[50380] in North American Network Operators' Group
Re: solving problems instead of beating heads on walls [was: something
daemon@ATHENA.MIT.EDU (Ralph Doncaster)
Sat Jul 27 11:12:26 2002
Date: Sat, 27 Jul 2002 11:12:11 -0400 (EDT)
From: Ralph Doncaster <ralph@istop.com>
To: Andy Dills <andy@xecu.net>
Cc: Joe Provo <joe.provo@rcn.com>,
"nanog@merit.edu" <nanog@merit.edu>
In-Reply-To: <Pine.BSF.4.44.0207271043080.6514-100000@thunder.xecu.net>
Errors-To: owner-nanog-outgoing@merit.edu
> > > If you want to run seperate networks, run separate networks.
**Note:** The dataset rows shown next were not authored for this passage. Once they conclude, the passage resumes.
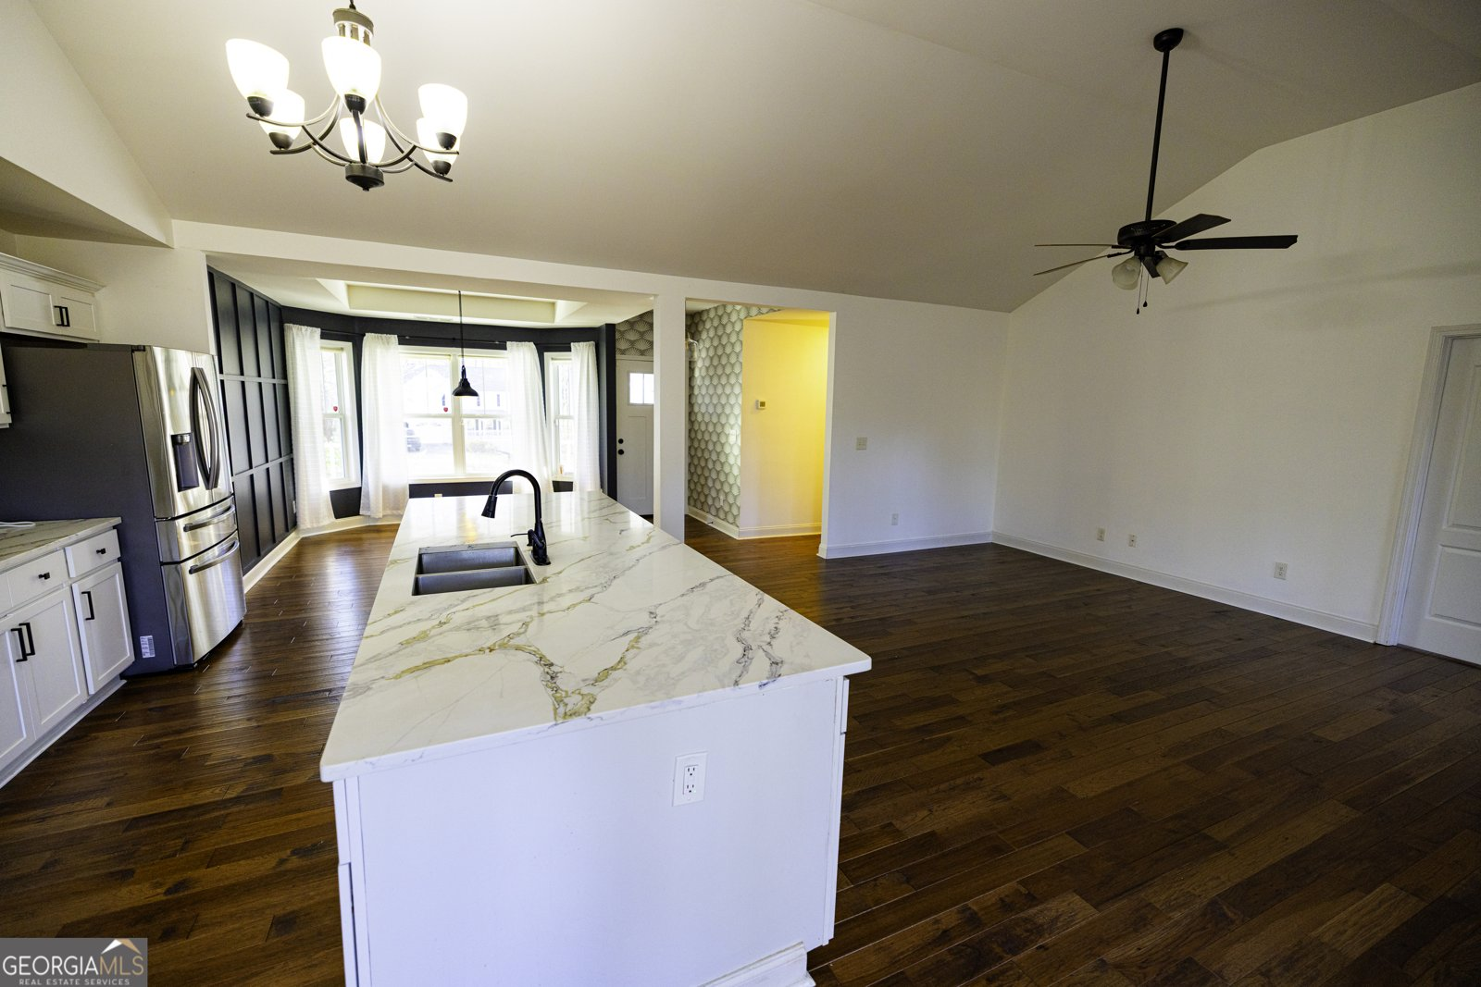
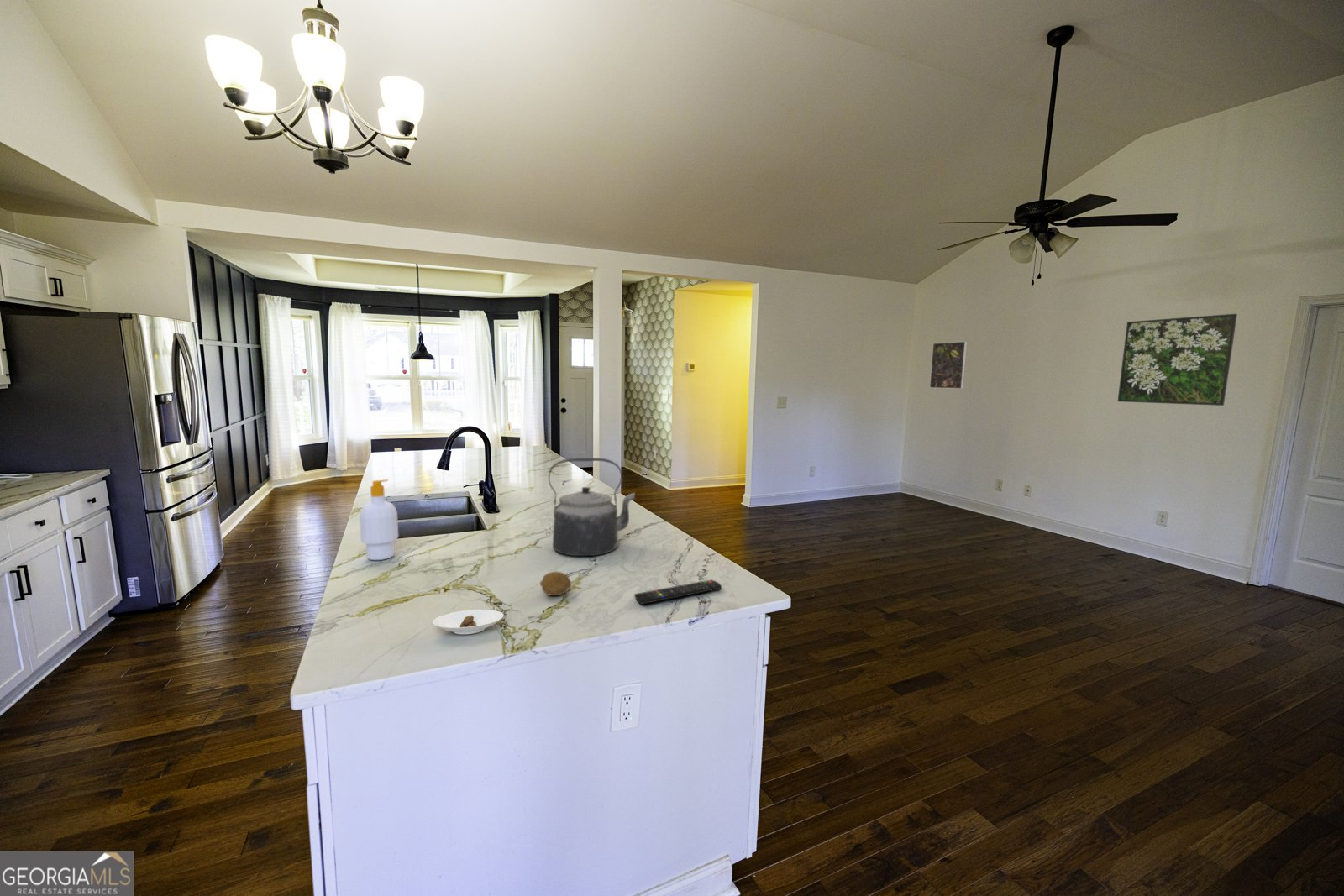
+ soap bottle [359,479,399,561]
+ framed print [929,341,968,390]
+ kettle [548,457,636,557]
+ remote control [633,579,722,605]
+ fruit [539,571,572,596]
+ saucer [432,609,504,635]
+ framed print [1117,313,1238,406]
Different
> > > ASes, the whole 9 yards; perhaps a re-reading of rfc1930 is in order?
> >
> > That brings us back to the discussion of PI space. If de-aggregating my
> > /20 didn't work, then I'd either inefficiently use IP space in order to
> > qualify for 2 /20's, or buy a defunct ISP or 2 to get a bunch of /24's in
> > the 192-223 space.
> >
> > Are you suggesting that either of those (which don't violate any
> > RFCs) options are better than de-aggregating my /20?
>
> Your response was something about "I guess you don't consider redundancy
> to be intelligent." What's stopping you from using the same two transit
> providers in both locations? Seems to me you don't value redundancy all
> that much.
I'm currently using Peer1 in Toronto for transit and they don't have a POP
in Ottawa.
Having 2 different transit providers in both Ottawa and Toronto has only a
marginal improvement in redundancy vs provider A in Ottawa and provider B
in Toronto. Even if I could use provider A in both Ottawa and Toronto I
wouldn't due to the reduced redundancy.
And your assumption about my Ottawa-Toronto link is wrong. I have a 100M
point-to-point ethernet link between the cities. I have a 100M transit
connection to Peer1 in Toronto, and have issued a letter of intent to a
transit provider in Ottawa for a 100M link.